Tuesday, September 20, 2016

Global warming threatens wine industry

In Australia, grapes are maturing faster, which can compromise the flavor
Neil Paulett, a manufacturer of wine from the region of Clare Valley in South Australia State, stopped the car in front of a row of vines in a recent rainy afternoon. The grapes that grow here, he said, are maturing a month earlier than they used to when he opened the winery that bears his name, in the early 80.
More grapes are maturing at the same time, shortening the traditional period of harvest in two weeks, said Paulett.
Some scientists attribute these changes to the temperature increase, something which, according to the researchers, could be a threat to wine producers in the world. The grapes that ripen too early may not develop the optimal flavors, and the late harvest can lead to levels that would make the alcoholics drink unpleasant to the taste, say scientists and growers.
Some of the greatest wineries of Australia, with the help of scholars and researchers are investigating ways to reduce this impact. At stake are about 24000 jobs in the sectors of production of wine and grape crop of Australia, as well as exports valued at 2.1 billion Australian dollars ($ 1.6 billion) a year.
The Treasury Wine Estates Ltd., the second largest Australian wine by volume, according to data collected by 2015 research firm Euromonitor International, is considering pruning his vines at the end of the year, a technique that can delay the ripening.
Already the Taylors Wines, Clare Valley''s largest Winery and the 11th of Australia by volume, also performs her first experience of late ripening through pruning and can come to apply the technique to 20% of its vineyards.
The Taylors also expanded its operations in recent years, in part to render more grapes at the same time and make better use of shorter harvests.

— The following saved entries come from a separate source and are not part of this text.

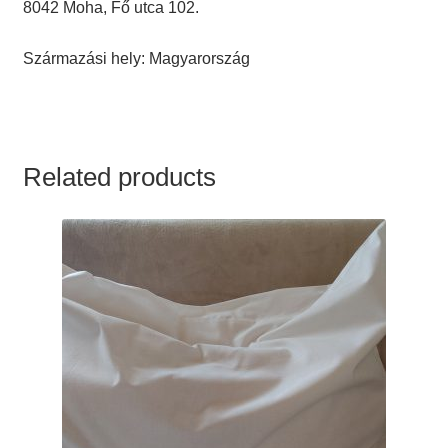
8042 Moha, Fő utca 102.
Származási hely: Magyarország
Related products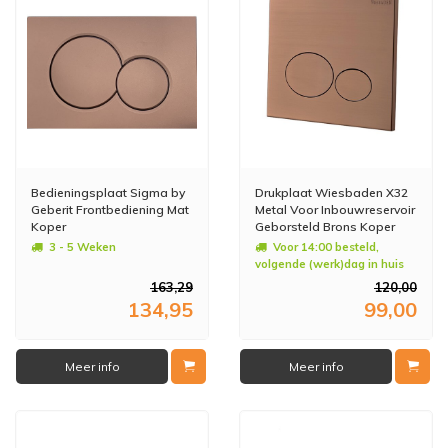
Bedieningsplaat Sigma by
Drukplaat Wiesbaden X32
Geberit Frontbediening Mat
Metal Voor Inbouwreservoir
Koper
Geborsteld Brons Koper
3 - 5 Weken
Voor 14:00 besteld,
volgende (werk)dag in huis
163,29
120,00
134,95
99,00
Meer info
Meer info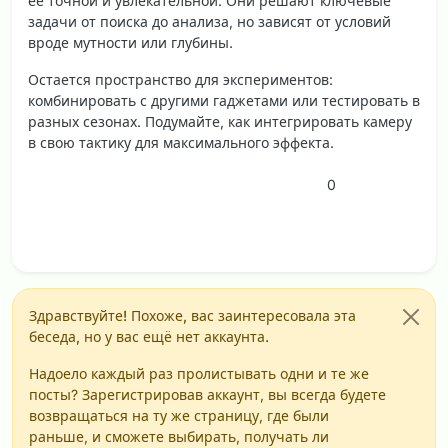
ее точной и увлекательной. Они решают ключевые
задачи от поиска до анализа, но зависят от условий
вроде мутности или глубины.
Остается пространство для экспериментов:
комбинировать с другими гаджетами или тестировать в
разных сезонах. Подумайте, как интегрировать камеру
в свою тактику для максимального эффекта.
0
Здравствуйте! Похоже, вас заинтересовала эта
беседа, но у вас ещё нет аккаунта.
Надоело каждый раз пролистывать одни и те же
посты? Зарегистрировав аккаунт, вы всегда будете
возвращаться на ту же страницу, где были
раньше, и сможете выбирать, получать ли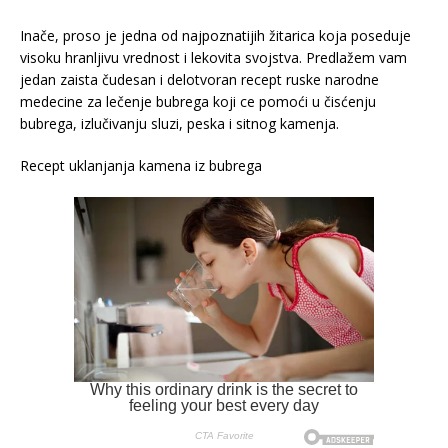
Inače, proso je jedna od najpoznatijih žitarica koja poseduje
visoku hranljivu vrednost i lekovita svojstva. Predlažem vam
jedan zaista čudesan i delotvoran recept ruske narodne
medecine za lečenje bubrega koji ce pomoći u čisćenju
bubrega, izlučivanju sluzi, peska i sitnog kamenja.
Recept uklanjanja kamena iz bubrega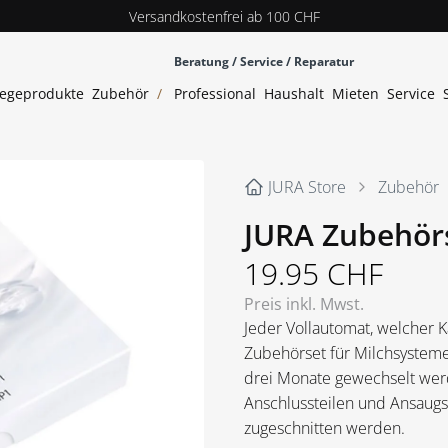
Versandkostenfrei ab 100 CHF
Beratung / Service / Reparatur
legeprodukte
Zubehör
/
Professional
Haushalt
Mieten
Service
JURA Store
Zubehör
JURA Zubehör
19.95
CHF
Preis inkl. Mwst.
Jeder Vollautomat, welcher Ka
Zubehörset für Milchsysteme
drei Monate gewechselt werd
Anschlussteilen und Ansaugs
zugeschnitten werden.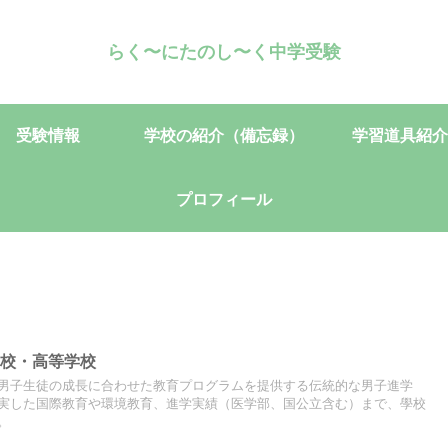
らく〜にたのし〜く中学受験
受験情報
学校の紹介（備忘録）
学習道具紹介
プロフィール
学校・高等学校
男子生徒の成長に合わせた教育プログラムを提供する伝統的な男子進学
実した国際教育や環境教育、進学実績（医学部、国公立含む）まで、學校
。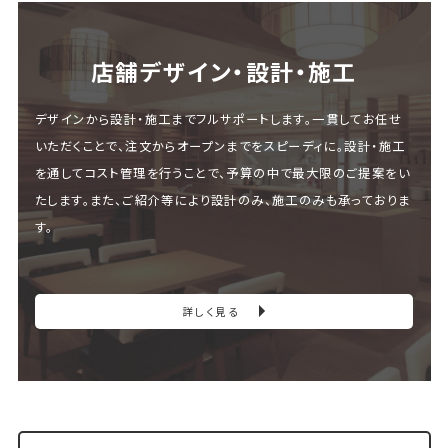
店舗デザイン・設計・施⼯
デザインから設計・施工までフルサポートします。一貫してお任せ
いただくことで、注文からオープンまでをスピーディに。設計・施工
を通してコスト管理を行うことで、予算の中で最大限のご提案をい
たします。また、ご紹介等により設計のみ、施工のみも承っておりま
す。
詳しく見る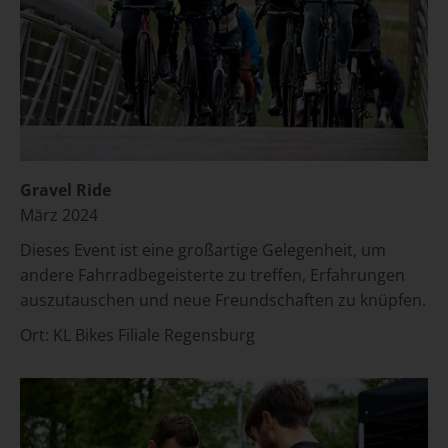
Gravel Ride
März 2024
Dieses Event ist eine großartige Gelegenheit, um
andere Fahrradbegeisterte zu treffen, Erfahrungen
auszutauschen und neue Freundschaften zu knüpfen.
Ort:
KL Bikes Filiale Regensburg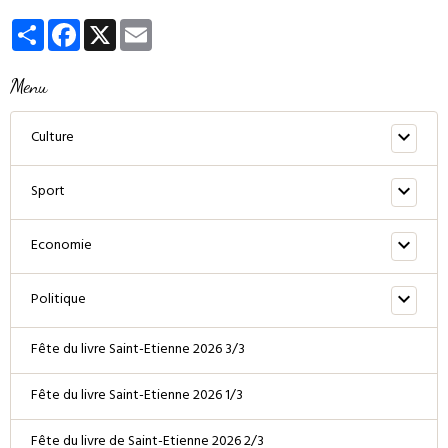
Partager
Facebook
X
Email
Menu
Culture
Sport
Economie
Politique
Fête du livre Saint-Etienne 2026 3/3
Fête du livre Saint-Etienne 2026 1/3
Fête du livre de Saint-Etienne 2026 2/3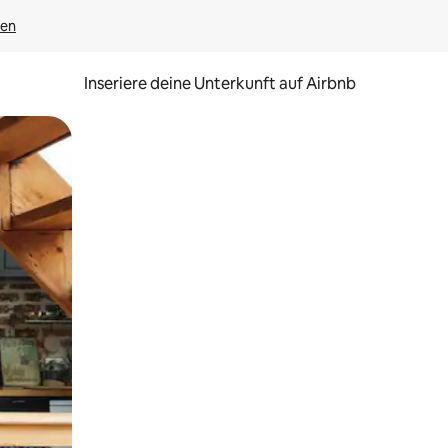
gen
Inseriere deine Unterkunft auf Airbnb
h Berühren oder Wischgesten.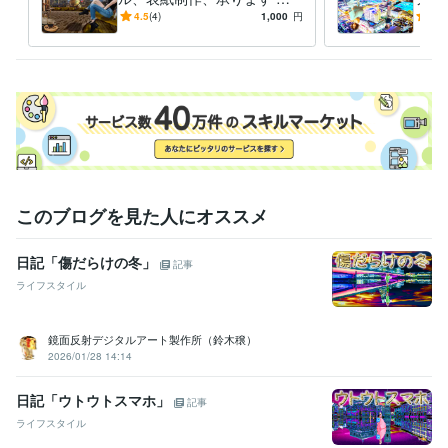
ュールで異次元な世界の空間
で、
4.5
(4)
1,000
円
-
(1)
演出をします。
す！
このブログを見た人にオススメ
日記「傷だらけの冬」
記事
ライフスタイル
鏡面反射デジタルアート製作所（鈴木穣）
2026/01/28 14:14
日記「ウトウトスマホ」
記事
ライフスタイル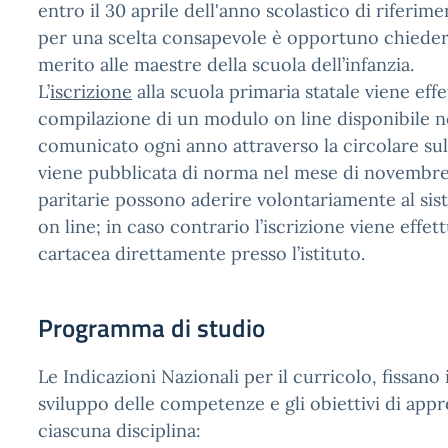
entro il 30 aprile dell'anno scolastico di riferim
per una scelta consapevole è opportuno chiedere
merito alle maestre della scuola dell’infanzia.
L’
iscrizione
alla scuola primaria statale viene effe
compilazione di un modulo on line disponibile n
comunicato ogni anno attraverso la circolare sull
viene pubblicata di norma nel mese di novembre
paritarie possono aderire volontariamente al sist
on line; in caso contrario l’iscrizione viene effet
cartacea direttamente presso l’istituto.
Programma di studio
Le Indicazioni Nazionali per il curricolo, fissano 
sviluppo delle competenze e gli obiettivi di ap
ciascuna disciplina:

Some companies are spreading more straw between the vines to keep the soil cooled.
If the harvest period continue anticipating, wine makers will be under heavy pressure, says Andrew Pike, who runs the Pikes Clare Valley Wine with a brother. "We''re not going to get the flavors profile we''re looking for."
Data from the Treasury Wine show that, last year, Carbenet Sauvignon grapes from the vineyards in McLaren Vale, South of Adelaide, were ripe in February 4, compared with 25 in March 1993.
The anticipation of maturation has been registered worldwide, affecting some of the major wine regions and showing a constant challenge for manufacturers.
In the region of the U.S. State of Washington, higher temperatures in 2015 prompted the harvest starting "historically earlier", according to the Commission of local wine.
Other data from the Treasury Wine show that the period of ripening in the valleys of Barossa and Eden, also in South Australia, was 24 days for the Shiraz grape in 2013, up from 47 days in 1998.
"Few wineries have the capacity to ferment all their grapes at the same time," says Vladimir Jiranek, Director of the ARC Training Center for Innovative Production of wine, part of the University of Adelaide.
The grapes left on the vine long continue maturing and accumulate more sugar, the yeast into alcohol during fermentation — so more sugar means more alcohol. This isn''t just a problem for the taste, but some jurisdictions also tax more wines with higher alcoholic content.
Jiranek group researchers found that the combination of certain types of yeast that are less efficient in transforming sugar into alcohol with standard wine yeast can download the alcoholic content. The researchers want to develop new types of yeast that can lower the alcohol content even more, says Jiranek.
In the Barossa Valley, northeast of Adelaide, which is famous for its Shiraz, the Treasury Wine intends to expand the pruning practices to delay ripening, after three years of testing. For harvest this year, some branches of vines where they grow clusters of grapes were trimmed when they had two or three sheets around the second week of October 2015. The traditional period for this is the end of may or early June.
The delayed harvest method between 10 to 14 days, compared with other vineyards, and stagger the harvest so that the grapes don''t mature at once, without compromising the quality of the fruit, according to the company. "It''s a really simple technique," says Gioia Small, regional manager of sustainability of Treasury Wine. "There''s no additional cost. It''s just a matter of programming. "
There are technologies that filter the alcohol of the wine, but some say that the methods can be costly and contradict the marketing strategy of the wineries to introduce the product as being done in a natural way.
Adam Eggins, oenologist of Taylors Wines, has other advice: invest in large storage tanks, presses and other equipment. After an especially short in 2008, the company nearly doubled its capacity, he says. "I think, in the end, we spoon because we couldn''t move fast enough," says Eggins.
Currently, there are few signs that the change in harvest periods will be reversed.
Paulett, Paulett Wines, says that this year left grapes Riesling — the characteristic type of Clare Valley — early mature spend an extra week in the vineyards to develop certain flavors. In a visit to the vineyard in early September, he stopped at an old vine Cabernet grapes where a leaf had already sprouted. "It''s a little early," he said.